[PROMPT]:
Write out each record a second time, exactly.

[INPUT DATA]:
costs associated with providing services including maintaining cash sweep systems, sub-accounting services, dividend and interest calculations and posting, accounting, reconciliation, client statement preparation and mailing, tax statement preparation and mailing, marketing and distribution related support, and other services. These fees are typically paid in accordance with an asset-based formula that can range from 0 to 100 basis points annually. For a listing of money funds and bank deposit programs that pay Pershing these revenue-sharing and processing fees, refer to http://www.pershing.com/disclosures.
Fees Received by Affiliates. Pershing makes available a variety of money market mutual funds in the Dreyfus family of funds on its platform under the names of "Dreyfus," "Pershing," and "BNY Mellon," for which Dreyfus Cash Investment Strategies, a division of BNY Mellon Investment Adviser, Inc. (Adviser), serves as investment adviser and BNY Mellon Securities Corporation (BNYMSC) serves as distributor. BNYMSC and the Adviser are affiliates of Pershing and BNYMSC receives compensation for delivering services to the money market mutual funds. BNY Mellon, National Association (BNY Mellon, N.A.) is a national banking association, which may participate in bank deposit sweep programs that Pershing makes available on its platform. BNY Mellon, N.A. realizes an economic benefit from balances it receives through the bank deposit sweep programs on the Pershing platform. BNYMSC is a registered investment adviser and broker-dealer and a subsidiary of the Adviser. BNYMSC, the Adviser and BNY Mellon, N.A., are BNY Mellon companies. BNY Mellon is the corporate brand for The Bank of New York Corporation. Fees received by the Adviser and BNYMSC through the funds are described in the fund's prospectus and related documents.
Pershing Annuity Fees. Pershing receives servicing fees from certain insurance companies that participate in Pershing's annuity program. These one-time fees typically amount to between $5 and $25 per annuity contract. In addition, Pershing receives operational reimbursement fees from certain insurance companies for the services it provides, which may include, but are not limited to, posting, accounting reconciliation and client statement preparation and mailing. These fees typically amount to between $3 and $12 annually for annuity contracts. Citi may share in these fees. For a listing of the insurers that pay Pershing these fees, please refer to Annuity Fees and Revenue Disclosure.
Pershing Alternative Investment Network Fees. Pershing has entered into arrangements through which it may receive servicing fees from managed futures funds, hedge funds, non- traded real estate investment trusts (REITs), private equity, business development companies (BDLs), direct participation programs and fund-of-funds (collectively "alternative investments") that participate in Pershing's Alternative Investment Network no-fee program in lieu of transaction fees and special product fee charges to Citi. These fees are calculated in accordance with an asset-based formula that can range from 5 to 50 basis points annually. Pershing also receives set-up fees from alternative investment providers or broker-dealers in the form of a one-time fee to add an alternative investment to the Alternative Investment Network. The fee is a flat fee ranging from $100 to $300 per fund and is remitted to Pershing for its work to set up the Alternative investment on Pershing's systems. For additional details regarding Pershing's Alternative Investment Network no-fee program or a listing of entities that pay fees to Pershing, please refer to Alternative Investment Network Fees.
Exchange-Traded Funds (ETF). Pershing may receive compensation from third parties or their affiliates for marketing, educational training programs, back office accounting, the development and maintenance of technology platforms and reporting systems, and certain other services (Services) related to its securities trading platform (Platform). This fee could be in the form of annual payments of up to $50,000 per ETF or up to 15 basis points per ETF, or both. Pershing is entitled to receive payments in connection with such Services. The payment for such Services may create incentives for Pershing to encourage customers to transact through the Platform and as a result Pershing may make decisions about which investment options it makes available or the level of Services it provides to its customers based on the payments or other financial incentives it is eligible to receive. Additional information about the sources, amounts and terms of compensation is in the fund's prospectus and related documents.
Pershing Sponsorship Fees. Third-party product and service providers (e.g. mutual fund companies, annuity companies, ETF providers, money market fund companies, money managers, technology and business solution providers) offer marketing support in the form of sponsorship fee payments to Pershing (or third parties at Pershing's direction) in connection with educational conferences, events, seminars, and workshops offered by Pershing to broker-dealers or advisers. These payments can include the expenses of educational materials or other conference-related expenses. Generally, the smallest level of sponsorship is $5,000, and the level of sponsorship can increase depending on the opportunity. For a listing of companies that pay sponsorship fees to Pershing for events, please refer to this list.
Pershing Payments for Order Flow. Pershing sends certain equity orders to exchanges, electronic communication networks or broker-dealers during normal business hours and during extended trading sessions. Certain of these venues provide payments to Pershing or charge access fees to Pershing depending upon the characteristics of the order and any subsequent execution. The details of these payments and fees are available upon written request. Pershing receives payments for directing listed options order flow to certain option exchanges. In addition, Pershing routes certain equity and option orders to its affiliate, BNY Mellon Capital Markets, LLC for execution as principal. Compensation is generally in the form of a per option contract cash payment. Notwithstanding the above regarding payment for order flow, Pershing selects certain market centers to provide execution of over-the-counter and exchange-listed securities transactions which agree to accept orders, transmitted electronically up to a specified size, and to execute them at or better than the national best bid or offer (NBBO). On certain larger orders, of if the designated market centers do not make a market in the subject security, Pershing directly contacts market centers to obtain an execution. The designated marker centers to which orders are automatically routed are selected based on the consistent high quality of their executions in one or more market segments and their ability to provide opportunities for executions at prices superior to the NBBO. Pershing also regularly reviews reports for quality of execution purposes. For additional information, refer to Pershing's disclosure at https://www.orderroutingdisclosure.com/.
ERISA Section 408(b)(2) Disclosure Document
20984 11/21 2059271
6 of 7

[SOLUTION]:
costs associated with providing services including maintaining cash sweep systems, sub-accounting services, dividend and interest calculations and posting, accounting, reconciliation, client statement preparation and mailing, tax statement preparation and mailing, marketing and distribution related support, and other services. These fees are typically paid in accordance with an asset-based formula that can range from 0 to 100 basis points annually. For a listing of money funds and bank deposit programs that pay Pershing these revenue-sharing and processing fees, refer to http://www.pershing.com/disclosures.
Fees Received by Affiliates. Pershing makes available a variety of money market mutual funds in the Dreyfus family of funds on its platform under the names of "Dreyfus," "Pershing," and "BNY Mellon," for which Dreyfus Cash Investment Strategies, a division of BNY Mellon Investment Adviser, Inc. (Adviser), serves as investment adviser and BNY Mellon Securities Corporation (BNYMSC) serves as distributor. BNYMSC and the Adviser are affiliates of Pershing and BNYMSC receives compensation for delivering services to the money market mutual funds. BNY Mellon, National Association (BNY Mellon, N.A.) is a national banking association, which may participate in bank deposit sweep programs that Pershing makes available on its platform. BNY Mellon, N.A. realizes an economic benefit from balances it receives through the bank deposit sweep programs on the Pershing platform. BNYMSC is a registered investment adviser and broker-dealer and a subsidiary of the Adviser. BNYMSC, the Adviser and BNY Mellon, N.A., are BNY Mellon companies. BNY Mellon is the corporate brand for The Bank of New York Corporation. Fees received by the Adviser and BNYMSC through the funds are described in the fund's prospectus and related documents.
Pershing Annuity Fees. Pershing receives servicing fees from certain insurance companies that participate in Pershing's annuity program. These one-time fees typically amount to between $5 and $25 per annuity contract. In addition, Pershing receives operational reimbursement fees from certain insurance companies for the services it provides, which may include, but are not limited to, posting, accounting reconciliation and client statement preparation and mailing. These fees typically amount to between $3 and $12 annually for annuity contracts. Citi may share in these fees. For a listing of the insurers that pay Pershing these fees, please refer to Annuity Fees and Revenue Disclosure.
Pershing Alternative Investment Network Fees. Pershing has entered into arrangements through which it may receive servicing fees from managed futures funds, hedge funds, non- traded real estate investment trusts (REITs), private equity, business development companies (BDLs), direct participation programs and fund-of-funds (collectively "alternative investments") that participate in Pershing's Alternative Investment Network no-fee program in lieu of transaction fees and special product fee charges to Citi. These fees are calculated in accordance with an asset-based formula that can range from 5 to 50 basis points annually. Pershing also receives set-up fees from alternative investment providers or broker-dealers in the form of a one-time fee to add an alternative investment to the Alternative Investment Network. The fee is a flat fee ranging from $100 to $300 per fund and is remitted to Pershing for its work to set up the Alternative investment on Pershing's systems. For additional details regarding Pershing's Alternative Investment Network no-fee program or a listing of entities that pay fees to Pershing, please refer to Alternative Investment Network Fees.
Exchange-Traded Funds (ETF). Pershing may receive compensation from third parties or their affiliates for marketing, educational training programs, back office accounting, the development and maintenance of technology platforms and reporting systems, and certain other services (Services) related to its securities trading platform (Platform). This fee could be in the form of annual payments of up to $50,000 per ETF or up to 15 basis points per ETF, or both. Pershing is entitled to receive payments in connection with such Services. The payment for such Services may create incentives for Pershing to encourage customers to transact through the Platform and as a result Pershing may make decisions about which investment options it makes available or the level of Services it provides to its customers based on the payments or other financial incentives it is eligible to receive. Additional information about the sources, amounts and terms of compensation is in the fund's prospectus and related documents.
Pershing Sponsorship Fees. Third-party product and service providers (e.g. mutual fund companies, annuity companies, ETF providers, money market fund companies, money managers, technology and business solution providers) offer marketing support in the form of sponsorship fee payments to Pershing (or third parties at Pershing's direction) in connection with educational conferences, events, seminars, and workshops offered by Pershing to broker-dealers or advisers. These payments can include the expenses of educational materials or other conference-related expenses. Generally, the smallest level of sponsorship is $5,000, and the level of sponsorship can increase depending on the opportunity. For a listing of companies that pay sponsorship fees to Pershing for events, please refer to this list.
Pershing Payments for Order Flow. Pershing sends certain equity orders to exchanges, electronic communication networks or broker-dealers during normal business hours and during extended trading sessions. Certain of these venues provide payments to Pershing or charge access fees to Pershing depending upon the characteristics of the order and any subsequent execution. The details of these payments and fees are available upon written request. Pershing receives payments for directing listed options order flow to certain option exchanges. In addition, Pershing routes certain equity and option orders to its affiliate, BNY Mellon Capital Markets, LLC for execution as principal. Compensation is generally in the form of a per option contract cash payment. Notwithstanding the above regarding payment for order flow, Pershing selects certain market centers to provide execution of over-the-counter and exchange-listed securities transactions which agree to accept orders, transmitted electronically up to a specified size, and to execute them at or better than the national best bid or offer (NBBO). On certain larger orders, of if the designated market centers do not make a market in the subject security, Pershing directly contacts market centers to obtain an execution. The designated marker centers to which orders are automatically routed are selected based on the consistent high quality of their executions in one or more market segments and their ability to provide opportunities for executions at prices superior to the NBBO. Pershing also regularly reviews reports for quality of execution purposes. For additional information, refer to Pershing's disclosure at https://www.orderroutingdisclosure.com/.
ERISA Section 408(b)(2) Disclosure Document
20984 11/21 2059271
6 of 7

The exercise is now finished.